--- EXERCISE DETAILS ---
Each line in the records below, from the one that contains "nuclear positivity is" to the one that contains "analysis of squamous", should be reproduced exactly, the first and last included.

--- Items listed in a dataset ---
□ □ □ □ □
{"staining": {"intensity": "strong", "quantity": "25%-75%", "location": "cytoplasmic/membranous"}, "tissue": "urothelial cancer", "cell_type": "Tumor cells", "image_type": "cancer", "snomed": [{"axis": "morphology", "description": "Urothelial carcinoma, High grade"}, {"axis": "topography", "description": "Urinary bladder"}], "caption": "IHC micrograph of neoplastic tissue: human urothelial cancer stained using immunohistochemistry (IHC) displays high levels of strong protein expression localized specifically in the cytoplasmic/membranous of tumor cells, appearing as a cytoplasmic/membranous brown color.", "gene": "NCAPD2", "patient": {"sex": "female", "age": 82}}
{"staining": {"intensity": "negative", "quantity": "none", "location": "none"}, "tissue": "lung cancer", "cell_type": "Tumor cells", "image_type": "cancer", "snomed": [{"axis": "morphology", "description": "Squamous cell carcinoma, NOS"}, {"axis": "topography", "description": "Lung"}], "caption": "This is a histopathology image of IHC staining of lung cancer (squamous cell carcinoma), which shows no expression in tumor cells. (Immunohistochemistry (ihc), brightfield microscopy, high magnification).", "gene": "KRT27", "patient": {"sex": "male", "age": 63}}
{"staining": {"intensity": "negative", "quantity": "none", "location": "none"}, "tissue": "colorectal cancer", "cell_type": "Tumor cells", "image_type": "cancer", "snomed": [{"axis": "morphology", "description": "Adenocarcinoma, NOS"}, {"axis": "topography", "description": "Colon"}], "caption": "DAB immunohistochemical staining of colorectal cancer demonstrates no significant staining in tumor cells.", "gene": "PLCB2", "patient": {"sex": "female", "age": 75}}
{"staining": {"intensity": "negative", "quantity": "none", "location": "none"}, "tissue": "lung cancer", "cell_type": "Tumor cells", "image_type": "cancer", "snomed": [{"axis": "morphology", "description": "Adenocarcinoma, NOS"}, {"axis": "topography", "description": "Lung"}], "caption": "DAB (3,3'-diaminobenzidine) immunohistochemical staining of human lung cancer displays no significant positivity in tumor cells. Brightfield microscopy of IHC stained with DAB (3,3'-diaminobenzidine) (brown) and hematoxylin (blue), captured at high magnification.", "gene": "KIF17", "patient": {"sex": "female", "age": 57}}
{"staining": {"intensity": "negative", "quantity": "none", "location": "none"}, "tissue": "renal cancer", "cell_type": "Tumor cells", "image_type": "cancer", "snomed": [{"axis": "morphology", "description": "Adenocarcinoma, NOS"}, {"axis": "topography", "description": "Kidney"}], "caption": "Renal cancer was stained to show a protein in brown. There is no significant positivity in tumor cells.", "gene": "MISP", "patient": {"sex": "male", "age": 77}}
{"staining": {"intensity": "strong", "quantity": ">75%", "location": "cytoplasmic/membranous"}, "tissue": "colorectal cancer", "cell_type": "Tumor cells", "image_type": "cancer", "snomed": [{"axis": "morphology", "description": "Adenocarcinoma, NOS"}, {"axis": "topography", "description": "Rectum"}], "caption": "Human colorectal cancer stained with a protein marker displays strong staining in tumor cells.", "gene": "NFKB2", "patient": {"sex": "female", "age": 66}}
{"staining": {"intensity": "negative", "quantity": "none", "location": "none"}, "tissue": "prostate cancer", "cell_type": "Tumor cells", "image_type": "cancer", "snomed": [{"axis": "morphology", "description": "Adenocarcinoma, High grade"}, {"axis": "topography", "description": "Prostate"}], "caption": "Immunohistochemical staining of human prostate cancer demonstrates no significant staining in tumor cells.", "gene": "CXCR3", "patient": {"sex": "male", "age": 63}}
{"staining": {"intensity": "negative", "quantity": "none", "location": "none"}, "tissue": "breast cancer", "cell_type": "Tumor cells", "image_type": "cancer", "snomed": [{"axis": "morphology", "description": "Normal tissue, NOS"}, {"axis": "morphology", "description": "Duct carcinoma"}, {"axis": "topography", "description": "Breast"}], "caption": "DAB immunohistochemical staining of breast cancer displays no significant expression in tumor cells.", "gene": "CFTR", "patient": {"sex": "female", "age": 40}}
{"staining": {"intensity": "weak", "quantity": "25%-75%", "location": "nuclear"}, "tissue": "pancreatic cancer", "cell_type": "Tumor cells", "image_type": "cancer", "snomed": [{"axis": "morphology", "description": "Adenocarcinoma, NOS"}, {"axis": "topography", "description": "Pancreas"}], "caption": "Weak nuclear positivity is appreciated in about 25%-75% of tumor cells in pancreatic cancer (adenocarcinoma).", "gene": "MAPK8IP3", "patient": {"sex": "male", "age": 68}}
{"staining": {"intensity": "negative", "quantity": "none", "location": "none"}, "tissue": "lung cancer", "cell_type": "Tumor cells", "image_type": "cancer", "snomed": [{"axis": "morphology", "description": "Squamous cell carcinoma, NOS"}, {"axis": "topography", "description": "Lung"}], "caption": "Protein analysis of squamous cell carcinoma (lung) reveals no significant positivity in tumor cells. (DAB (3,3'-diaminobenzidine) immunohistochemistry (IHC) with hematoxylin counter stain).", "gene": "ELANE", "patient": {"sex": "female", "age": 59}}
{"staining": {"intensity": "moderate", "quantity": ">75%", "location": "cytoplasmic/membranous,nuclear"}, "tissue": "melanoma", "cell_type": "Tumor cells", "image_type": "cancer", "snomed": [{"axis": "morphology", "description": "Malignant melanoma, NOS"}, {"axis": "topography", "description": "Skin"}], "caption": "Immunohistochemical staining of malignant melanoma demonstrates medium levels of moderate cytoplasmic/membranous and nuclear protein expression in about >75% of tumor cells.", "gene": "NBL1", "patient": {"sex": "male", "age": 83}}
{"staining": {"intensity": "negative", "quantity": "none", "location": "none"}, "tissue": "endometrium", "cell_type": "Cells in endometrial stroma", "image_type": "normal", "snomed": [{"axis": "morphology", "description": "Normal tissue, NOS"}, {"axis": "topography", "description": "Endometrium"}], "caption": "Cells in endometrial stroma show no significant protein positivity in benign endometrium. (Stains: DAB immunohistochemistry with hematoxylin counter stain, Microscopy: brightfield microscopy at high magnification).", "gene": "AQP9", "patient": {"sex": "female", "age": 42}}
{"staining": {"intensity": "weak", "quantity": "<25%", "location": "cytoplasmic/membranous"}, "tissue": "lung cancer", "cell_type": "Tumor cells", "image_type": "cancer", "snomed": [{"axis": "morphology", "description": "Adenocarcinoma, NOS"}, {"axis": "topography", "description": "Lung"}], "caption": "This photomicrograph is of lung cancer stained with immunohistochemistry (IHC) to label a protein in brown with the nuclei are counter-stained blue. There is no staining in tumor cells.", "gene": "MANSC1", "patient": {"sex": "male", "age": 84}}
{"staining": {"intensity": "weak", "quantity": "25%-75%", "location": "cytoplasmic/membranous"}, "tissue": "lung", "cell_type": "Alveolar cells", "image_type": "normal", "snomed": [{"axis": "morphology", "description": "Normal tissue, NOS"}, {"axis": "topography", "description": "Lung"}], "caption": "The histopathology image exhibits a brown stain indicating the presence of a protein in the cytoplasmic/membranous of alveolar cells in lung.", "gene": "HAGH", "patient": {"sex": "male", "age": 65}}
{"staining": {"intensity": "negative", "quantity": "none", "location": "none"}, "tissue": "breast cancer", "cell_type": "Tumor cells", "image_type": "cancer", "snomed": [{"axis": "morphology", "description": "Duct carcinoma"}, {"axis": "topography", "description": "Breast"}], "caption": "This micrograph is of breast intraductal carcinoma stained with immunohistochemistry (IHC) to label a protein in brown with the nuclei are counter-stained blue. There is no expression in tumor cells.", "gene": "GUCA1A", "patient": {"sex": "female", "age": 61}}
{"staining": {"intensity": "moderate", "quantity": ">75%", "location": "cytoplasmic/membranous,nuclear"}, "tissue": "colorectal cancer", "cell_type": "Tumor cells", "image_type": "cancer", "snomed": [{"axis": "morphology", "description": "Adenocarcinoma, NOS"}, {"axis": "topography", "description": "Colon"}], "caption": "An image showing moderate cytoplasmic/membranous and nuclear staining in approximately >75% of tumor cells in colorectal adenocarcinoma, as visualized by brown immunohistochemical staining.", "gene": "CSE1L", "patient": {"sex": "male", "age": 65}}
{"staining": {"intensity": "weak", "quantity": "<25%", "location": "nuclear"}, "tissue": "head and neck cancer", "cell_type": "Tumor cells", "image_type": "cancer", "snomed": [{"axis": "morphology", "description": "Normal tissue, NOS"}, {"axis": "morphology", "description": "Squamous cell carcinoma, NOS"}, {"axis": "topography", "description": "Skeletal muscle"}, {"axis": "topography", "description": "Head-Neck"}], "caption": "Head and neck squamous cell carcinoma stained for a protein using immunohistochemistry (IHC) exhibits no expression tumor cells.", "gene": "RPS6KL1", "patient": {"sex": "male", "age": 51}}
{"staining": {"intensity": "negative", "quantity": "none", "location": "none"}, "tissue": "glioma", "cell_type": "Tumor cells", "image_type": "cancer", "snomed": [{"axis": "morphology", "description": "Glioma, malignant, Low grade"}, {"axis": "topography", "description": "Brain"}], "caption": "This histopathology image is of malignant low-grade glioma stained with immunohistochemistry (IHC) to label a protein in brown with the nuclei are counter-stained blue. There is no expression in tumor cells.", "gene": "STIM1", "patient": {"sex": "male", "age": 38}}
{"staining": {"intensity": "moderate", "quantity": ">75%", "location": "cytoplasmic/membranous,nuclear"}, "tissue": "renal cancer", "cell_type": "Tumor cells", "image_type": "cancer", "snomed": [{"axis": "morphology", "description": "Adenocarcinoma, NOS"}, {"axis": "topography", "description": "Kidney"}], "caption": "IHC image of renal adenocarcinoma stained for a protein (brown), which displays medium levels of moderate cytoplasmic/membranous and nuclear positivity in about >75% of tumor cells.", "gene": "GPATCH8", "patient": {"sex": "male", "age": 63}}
□ □ □ □ □
--- REPLY ---
{"staining": {"intensity": "weak", "quantity": "25%-75%", "location": "nuclear"}, "tissue": "pancreatic cancer", "cell_type": "Tumor cells", "image_type": "cancer", "snomed": [{"axis": "morphology", "description": "Adenocarcinoma, NOS"}, {"axis": "topography", "description": "Pancreas"}], "caption": "Weak nuclear positivity is appreciated in about 25%-75% of tumor cells in pancreatic cancer (adenocarcinoma).", "gene": "MAPK8IP3", "patient": {"sex": "male", "age": 68}}
{"staining": {"intensity": "negative", "quantity": "none", "location": "none"}, "tissue": "lung cancer", "cell_type": "Tumor cells", "image_type": "cancer", "snomed": [{"axis": "morphology", "description": "Squamous cell carcinoma, NOS"}, {"axis": "topography", "description": "Lung"}], "caption": "Protein analysis of squamous cell carcinoma (lung) reveals no significant positivity in tumor cells. (DAB (3,3'-diaminobenzidine) immunohistochemistry (IHC) with hematoxylin counter stain).", "gene": "ELANE", "patient": {"sex": "female", "age": 59}}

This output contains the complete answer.